Sur la gestion de fait:
L'immixtion fautive de la société Wargny dans la gestion de la société TRI Nice, ne peut se déduire du seul fait de l'existence d'un compte courant d'associé, même créditeur à hauteur de 700 000 F. Il faut établir en effet l'existence d'actes répétés de gestion, dans la mesure où un acte isolé est insuffisant, et qui se distinguent des simples recommandations ou suggestions. Or rien ne démontre que la société Wargny se soit comportée "en maître de l'affaire" et ait disposé au sein de la société TRI Nice d'un pouvoir décisionnel venant se substituer aux initiatives de son dirigeant légal.
C'est donc de manière hâtive, sinon curieuse, que son liquidateur conclut d'un trait de plume à un "comblement de passif" par la société Wargny alors que cette action, qui doit répondre aux conditions de forme et de fond prévues par la loi du 25 janvier 1985, suppose une instance différente et ne peut être traitée ici par le biais d'une demande annexe.

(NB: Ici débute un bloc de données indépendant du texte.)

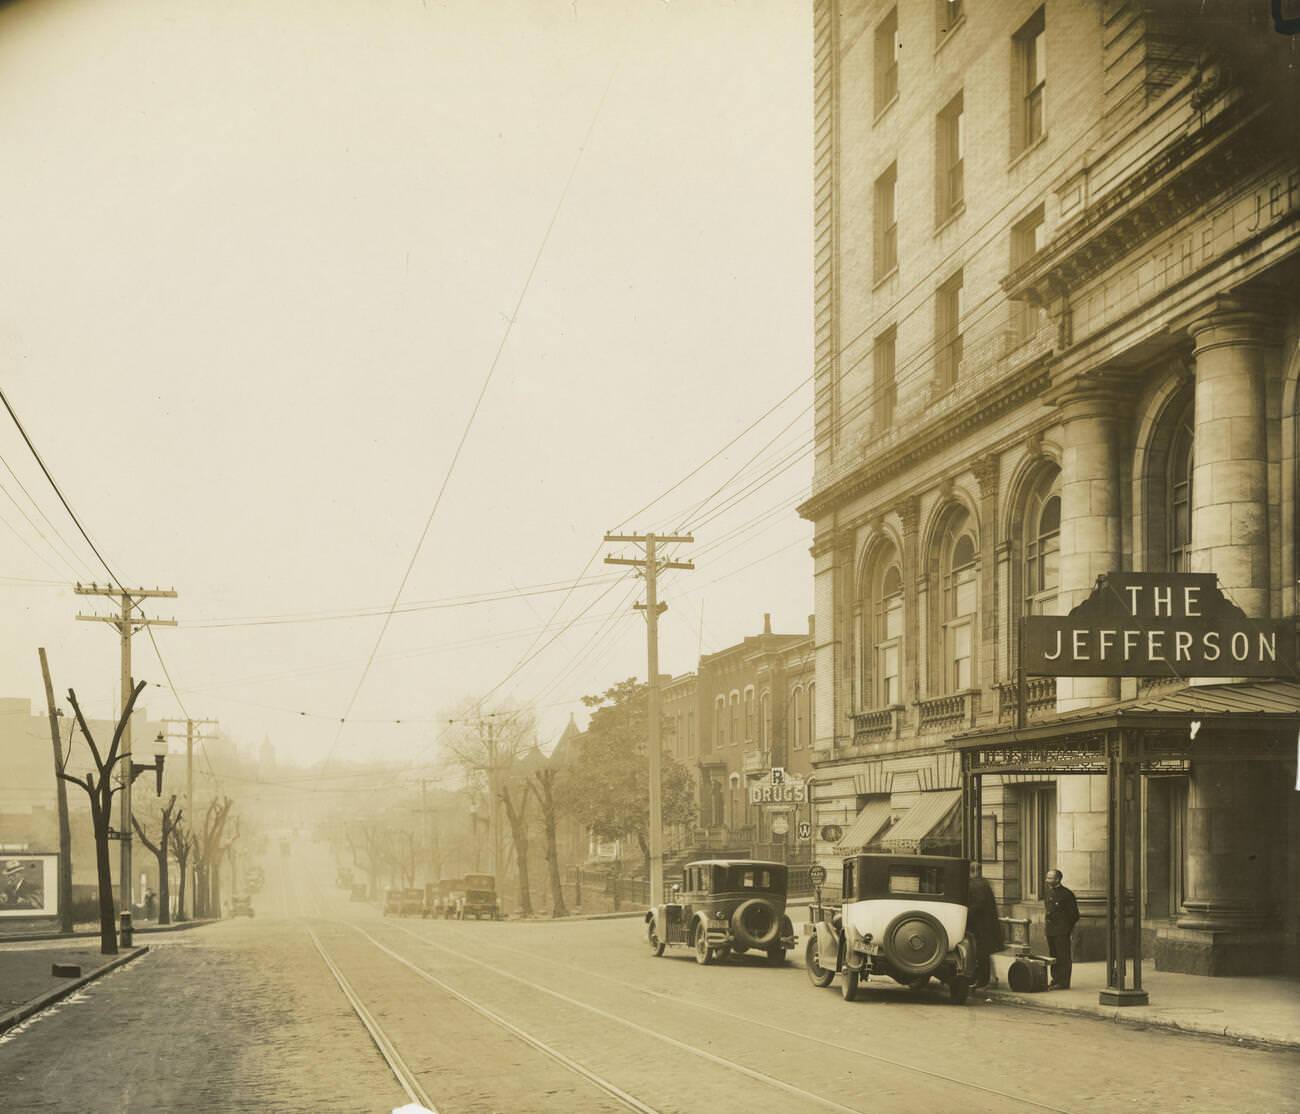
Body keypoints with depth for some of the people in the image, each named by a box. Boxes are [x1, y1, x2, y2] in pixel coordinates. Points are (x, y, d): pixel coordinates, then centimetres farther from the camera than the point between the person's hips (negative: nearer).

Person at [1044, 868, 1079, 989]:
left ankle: (1063, 983, -1)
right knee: (1053, 956, 13)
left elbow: (1074, 915, -6)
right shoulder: (1048, 893, 13)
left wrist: (1067, 928, -5)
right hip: (1050, 929, 8)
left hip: (1062, 931, -8)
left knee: (1063, 957, -4)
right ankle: (1055, 980, 20)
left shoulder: (1066, 894, -11)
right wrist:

Il convient ainsi, au regard de l'ensemble de ces éléments de débouter la société TRI Nice de l'intégralité de ses demandes et d'infirmer en toutes ses dispositions le jugement du 24 mars 1998.
Sur la demande reconventionnelle:
La société Wargny a déclaré sa créance le 27 janvier 1997 auprès du liquidateur par courrier recommandé ainsi qu'en fait foi l'avis de réception signé le 31 janvier 1997 par Me Pellier. Elle est constituée par les aides financières dont il a été question ci-dessus, arrêtées à la somme de 694 811,63 F soit 105 923,35 euros selon relevé de compte produit au débat. Aucune contestation n'y étant opposée, la Cour peut fixer la créance de la société Wargny au passif de la liquidation de la société TRI Nice à concurrence de ce montant.
Aucune circonstance économique ou d'équité ne conduit la Cour à faire application des dispositions de l'article 700 du Nouveau Code de procédure civile.
La société TRI Nice qui succombe supportera les dépens.
Par ces motifs : LA COUR statuant publiquement et contradictoirement; Reçoit l'appel; Infirme en toutes ses dispositions le jugement rendu le 24 mars 1998 par le tribunal de commerce de Nice; Et statuant à nouveau: Déboute la société TRI Nice représentée par son liquidateur, Me Pellier, de l'intégralité de ses demandes ; Fixe la créance de la société Wargny à l'encontre de la liquidation des biens de la société TRI Nice à la somme de 105 923,35 euros; Dit n'y avoir lieu à application des dispositions de l'article 700 du Nouveau Code de procédure civile ; Condamne Me Pellier, ès qualités aux dépens et autorise la société civile professionnelle Jean-François Jourdan et Pierre-Gilles Wattecamps, titulaire d'un office d'avoué près la Cour, à recouvrer directement ceux dont elle a fait l'avance sans recevoir provision.